In August 2001, Abdallah returned to Germany, where he says he contacted Zarqawi's man in charge of running German cells, referred to in the interrogation documents as Abu Ali. Ali provided Abdallah with money to live on and later found him a job at a service station in Germany.

At this point, Abdallah says in the transcript that three people made up the support cell: Ali, Abdallah, and another recruit.
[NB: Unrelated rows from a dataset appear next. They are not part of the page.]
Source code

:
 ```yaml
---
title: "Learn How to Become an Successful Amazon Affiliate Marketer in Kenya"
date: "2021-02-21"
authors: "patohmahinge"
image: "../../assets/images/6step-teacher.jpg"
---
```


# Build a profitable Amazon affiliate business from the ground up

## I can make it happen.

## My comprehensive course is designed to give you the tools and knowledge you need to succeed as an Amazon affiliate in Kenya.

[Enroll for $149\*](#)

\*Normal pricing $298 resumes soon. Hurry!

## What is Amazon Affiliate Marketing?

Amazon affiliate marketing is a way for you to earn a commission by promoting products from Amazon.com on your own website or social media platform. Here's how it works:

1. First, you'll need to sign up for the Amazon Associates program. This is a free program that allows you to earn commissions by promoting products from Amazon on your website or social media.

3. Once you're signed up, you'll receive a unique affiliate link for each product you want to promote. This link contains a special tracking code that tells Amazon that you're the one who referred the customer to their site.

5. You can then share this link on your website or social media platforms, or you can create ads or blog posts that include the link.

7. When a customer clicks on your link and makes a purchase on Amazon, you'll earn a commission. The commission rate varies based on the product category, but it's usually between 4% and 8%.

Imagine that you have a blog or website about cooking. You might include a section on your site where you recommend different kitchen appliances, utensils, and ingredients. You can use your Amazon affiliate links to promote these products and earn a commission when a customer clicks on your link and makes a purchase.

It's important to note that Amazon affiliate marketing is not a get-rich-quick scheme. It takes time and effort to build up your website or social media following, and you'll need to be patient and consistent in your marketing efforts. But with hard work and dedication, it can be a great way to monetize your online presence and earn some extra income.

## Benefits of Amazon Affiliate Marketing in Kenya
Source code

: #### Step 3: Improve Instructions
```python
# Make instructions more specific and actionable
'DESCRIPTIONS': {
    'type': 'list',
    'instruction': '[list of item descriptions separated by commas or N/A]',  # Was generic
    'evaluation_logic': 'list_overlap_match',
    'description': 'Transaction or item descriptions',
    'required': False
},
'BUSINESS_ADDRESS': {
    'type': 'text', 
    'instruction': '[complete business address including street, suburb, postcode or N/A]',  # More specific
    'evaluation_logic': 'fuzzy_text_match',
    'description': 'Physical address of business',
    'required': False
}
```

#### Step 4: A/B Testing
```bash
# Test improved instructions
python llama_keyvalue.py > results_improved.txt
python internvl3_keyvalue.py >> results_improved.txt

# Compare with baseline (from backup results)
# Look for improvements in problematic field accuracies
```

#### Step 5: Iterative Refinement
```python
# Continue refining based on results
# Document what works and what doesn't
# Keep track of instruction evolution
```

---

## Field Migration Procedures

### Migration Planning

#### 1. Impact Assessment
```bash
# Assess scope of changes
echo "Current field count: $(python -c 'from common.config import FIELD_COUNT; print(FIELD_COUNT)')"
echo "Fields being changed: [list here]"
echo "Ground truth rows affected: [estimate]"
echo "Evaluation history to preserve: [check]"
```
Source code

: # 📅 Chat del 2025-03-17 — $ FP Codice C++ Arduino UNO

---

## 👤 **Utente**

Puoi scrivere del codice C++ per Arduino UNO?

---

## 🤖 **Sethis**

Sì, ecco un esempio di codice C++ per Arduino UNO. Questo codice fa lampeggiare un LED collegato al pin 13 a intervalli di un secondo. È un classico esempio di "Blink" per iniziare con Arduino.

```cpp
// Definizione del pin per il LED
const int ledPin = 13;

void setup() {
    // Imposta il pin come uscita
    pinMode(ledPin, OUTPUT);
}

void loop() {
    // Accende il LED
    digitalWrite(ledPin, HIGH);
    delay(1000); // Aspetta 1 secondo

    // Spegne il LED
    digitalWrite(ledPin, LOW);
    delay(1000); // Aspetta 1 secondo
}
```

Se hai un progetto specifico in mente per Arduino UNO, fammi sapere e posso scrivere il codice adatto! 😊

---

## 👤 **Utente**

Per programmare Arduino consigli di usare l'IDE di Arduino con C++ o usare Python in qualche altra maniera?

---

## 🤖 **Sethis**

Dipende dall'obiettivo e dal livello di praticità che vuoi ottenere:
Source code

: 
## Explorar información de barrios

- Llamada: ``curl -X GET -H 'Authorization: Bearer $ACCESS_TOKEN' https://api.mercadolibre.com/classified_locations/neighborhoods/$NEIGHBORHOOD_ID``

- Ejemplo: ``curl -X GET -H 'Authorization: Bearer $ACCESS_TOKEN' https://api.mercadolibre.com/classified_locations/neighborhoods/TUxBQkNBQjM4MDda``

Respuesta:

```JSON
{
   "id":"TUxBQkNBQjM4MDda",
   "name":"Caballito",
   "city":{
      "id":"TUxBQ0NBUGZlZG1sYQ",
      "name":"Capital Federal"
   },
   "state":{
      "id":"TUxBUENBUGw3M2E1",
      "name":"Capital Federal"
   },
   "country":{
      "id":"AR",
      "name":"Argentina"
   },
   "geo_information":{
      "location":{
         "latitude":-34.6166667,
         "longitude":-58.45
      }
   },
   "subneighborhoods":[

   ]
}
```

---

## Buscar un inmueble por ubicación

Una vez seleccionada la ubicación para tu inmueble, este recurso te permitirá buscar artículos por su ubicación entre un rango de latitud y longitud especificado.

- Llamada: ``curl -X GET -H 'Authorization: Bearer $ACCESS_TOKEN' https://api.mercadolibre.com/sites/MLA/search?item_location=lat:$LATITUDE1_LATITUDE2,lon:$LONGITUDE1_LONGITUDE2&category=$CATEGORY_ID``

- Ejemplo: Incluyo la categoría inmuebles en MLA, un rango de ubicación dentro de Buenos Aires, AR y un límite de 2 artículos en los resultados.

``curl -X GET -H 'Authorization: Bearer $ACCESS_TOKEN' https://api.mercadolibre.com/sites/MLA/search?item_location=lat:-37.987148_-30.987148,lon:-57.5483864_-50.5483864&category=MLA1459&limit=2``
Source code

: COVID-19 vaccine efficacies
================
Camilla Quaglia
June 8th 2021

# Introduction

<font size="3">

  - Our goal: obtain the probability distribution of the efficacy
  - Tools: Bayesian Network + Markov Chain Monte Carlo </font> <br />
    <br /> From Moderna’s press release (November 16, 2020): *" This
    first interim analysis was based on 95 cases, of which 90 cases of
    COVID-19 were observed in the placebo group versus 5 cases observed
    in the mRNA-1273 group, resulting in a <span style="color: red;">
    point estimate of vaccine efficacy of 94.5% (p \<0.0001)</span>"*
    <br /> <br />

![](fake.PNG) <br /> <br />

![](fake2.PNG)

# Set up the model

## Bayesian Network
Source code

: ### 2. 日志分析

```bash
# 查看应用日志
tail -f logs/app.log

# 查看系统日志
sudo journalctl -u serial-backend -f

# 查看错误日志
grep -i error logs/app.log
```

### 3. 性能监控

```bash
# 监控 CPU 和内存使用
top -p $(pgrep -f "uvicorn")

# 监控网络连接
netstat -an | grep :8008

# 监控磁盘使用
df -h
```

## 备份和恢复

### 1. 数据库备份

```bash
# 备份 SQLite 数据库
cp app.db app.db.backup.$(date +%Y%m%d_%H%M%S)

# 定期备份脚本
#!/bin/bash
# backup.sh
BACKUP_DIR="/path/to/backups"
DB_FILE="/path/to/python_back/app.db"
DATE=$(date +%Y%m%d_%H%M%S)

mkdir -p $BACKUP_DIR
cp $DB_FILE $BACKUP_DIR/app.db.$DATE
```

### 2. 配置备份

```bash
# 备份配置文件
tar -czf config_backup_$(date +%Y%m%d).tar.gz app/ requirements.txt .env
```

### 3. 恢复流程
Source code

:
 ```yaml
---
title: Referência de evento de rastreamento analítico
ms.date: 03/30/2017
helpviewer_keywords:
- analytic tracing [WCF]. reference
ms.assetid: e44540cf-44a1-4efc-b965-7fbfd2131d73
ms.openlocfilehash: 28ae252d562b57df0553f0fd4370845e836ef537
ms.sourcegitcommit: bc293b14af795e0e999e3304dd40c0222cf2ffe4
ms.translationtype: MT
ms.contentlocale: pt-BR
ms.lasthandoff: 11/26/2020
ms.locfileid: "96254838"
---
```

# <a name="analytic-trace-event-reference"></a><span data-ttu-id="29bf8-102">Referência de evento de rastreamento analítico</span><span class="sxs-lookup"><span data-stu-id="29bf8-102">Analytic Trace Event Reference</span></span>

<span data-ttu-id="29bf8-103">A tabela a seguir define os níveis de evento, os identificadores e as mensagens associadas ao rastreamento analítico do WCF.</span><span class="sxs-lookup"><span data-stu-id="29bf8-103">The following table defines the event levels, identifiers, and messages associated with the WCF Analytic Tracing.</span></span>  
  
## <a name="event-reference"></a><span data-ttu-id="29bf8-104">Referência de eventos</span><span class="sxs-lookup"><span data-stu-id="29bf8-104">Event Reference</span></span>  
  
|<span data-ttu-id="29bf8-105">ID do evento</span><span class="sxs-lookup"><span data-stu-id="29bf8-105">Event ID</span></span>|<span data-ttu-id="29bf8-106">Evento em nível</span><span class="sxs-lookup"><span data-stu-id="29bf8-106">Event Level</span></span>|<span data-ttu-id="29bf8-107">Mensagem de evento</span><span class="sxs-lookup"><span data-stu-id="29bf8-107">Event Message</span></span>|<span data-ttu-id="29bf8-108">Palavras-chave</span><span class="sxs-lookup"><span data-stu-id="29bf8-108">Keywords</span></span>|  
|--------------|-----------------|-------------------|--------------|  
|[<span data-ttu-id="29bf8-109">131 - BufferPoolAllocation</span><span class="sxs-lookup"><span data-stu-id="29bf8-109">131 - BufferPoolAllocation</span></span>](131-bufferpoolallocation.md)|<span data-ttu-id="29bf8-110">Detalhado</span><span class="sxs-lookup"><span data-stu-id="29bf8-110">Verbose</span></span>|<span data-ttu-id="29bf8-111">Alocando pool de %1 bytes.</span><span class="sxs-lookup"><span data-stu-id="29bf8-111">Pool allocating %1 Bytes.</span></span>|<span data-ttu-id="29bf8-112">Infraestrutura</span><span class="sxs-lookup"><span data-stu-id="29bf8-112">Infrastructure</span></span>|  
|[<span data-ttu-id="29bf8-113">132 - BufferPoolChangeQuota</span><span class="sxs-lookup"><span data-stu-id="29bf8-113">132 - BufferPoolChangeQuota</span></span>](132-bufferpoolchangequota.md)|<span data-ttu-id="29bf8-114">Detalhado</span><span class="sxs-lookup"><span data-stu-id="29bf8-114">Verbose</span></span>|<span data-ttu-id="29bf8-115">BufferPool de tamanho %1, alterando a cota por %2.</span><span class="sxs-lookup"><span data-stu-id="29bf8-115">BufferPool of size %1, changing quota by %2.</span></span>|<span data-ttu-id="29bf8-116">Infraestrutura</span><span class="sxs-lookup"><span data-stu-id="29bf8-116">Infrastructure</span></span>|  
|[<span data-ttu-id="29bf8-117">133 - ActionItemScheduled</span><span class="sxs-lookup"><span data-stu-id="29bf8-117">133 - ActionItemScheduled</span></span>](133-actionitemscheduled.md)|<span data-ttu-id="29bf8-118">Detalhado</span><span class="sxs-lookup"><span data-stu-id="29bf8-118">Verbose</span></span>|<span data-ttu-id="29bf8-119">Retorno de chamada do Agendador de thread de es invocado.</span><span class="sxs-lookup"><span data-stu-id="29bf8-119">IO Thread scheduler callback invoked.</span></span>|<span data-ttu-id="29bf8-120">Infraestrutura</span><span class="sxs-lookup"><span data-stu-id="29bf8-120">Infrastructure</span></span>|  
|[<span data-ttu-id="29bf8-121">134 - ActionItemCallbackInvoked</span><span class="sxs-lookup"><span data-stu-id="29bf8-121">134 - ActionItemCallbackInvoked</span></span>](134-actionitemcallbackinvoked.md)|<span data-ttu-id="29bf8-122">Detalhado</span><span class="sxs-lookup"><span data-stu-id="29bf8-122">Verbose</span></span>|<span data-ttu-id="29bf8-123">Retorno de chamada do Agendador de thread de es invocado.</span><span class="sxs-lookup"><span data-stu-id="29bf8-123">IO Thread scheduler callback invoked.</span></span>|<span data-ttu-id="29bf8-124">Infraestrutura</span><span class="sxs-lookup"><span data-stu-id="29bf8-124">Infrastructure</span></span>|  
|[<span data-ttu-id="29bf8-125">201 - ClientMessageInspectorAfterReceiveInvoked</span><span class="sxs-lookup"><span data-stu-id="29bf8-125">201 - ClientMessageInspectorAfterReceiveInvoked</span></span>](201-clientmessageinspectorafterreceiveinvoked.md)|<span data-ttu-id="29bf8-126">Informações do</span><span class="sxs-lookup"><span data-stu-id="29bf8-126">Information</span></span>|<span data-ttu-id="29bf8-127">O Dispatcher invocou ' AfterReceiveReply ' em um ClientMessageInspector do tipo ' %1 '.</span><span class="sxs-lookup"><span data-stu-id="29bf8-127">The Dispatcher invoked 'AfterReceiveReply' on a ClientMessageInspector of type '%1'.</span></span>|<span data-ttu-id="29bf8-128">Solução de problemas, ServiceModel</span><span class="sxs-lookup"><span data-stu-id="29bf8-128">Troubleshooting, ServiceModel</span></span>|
Their tasks were to obtain illegal passports, which in telephone conversations they referred to in code as "Moroccan cars" or "Spanish women"; create illegal cellphone contracts; raise funds; and work out details for any attacks they were ordered to execute.

Ali, as the man alleged in the transcript to be in charge of German cells, was in direct contact with Zarqawi, and he was also in touch with the leaders of other cells living in Germany.

Abdallah names the cell leaders in Munich, Hamburg, Berlin, Nuremberg, and Wiesbaden. He also names the heads of cells for Britain, Denmark, and the Czech Republic.

Ali, according to Abdallah, traveled monthly to these other German cities to collect payments from the local support cell leaders. The money allegedly came from private donors as well as collections in mosques. Abdallah says Ali returned from these trips with sums ranging from $3,500 to $40,000. Ali transferred this money to Zarqawi, who was by then living in Iran.

According to the transcripts, Ali told Abdallah the money was going to either Al Qaeda or Al Tawhid. But Abdallah also recalls a tiff over the money. One of the most important cell leaders, or money collectors, according to Abdallah, was a man named "Thaer" who lived in Munich. He asked that the money be split: 50 percent to Al Qaeda, 25 percent to Al Tawhid, and 25 percent to the Taliban. Abdallah says that Zarqawi, however, would not agree with this split.

Abdallah says that because Ali suspected German authorities were watching him, Zarqawi replaced him at the beginning of 2002. The new man, referred to in the papers as "Aschraf," was from then on in charge of the cell that included Abdallah. Aschraf's assignment was to carry out "two or three" attacks against "Jewish institutions" in Germany. Zarqawi, Abdallah says, gave the orders for the kinds of attacks, in this case, suicide bomb attacks.

But the details had to be worked out locally. Aschraf directed Abdallah to phone members of other cells to inquire about explosives, which they referred to as "black pills" and "Lebanese or Russian apples," the transcript says. Abdallah claims he purchased explosives from "Albanians in Hamburg."

But the plans were thwarted with his arrest. According to intelligence officials, though, Zarqawi and his various cells have carried out several additional attacks, including the April 2002 bombing of a synagogue on the Tunisian island of Djerba, in which 19 people, including 14 German tourists, were killed.


Abdallah is currently serving a four-year prison term in Germany. He was given a relatively mild sentence at his trial, German authorities say, because he had provided evidence of the inner workings of Al Qaeda. He has been a witness in the two trials in Hamburg linked to the Sept. 11 attacks in the US and is expected to testify in other upcoming cases.

According to published accounts, the presiding judge at Abdallah's trial, Ottmar Briedling, said he was convinced of the "credibility of the bulk of the information" the Islamic militant provided. German authorities have acknowledged that Abdallah will require witness protection for the rest of his life.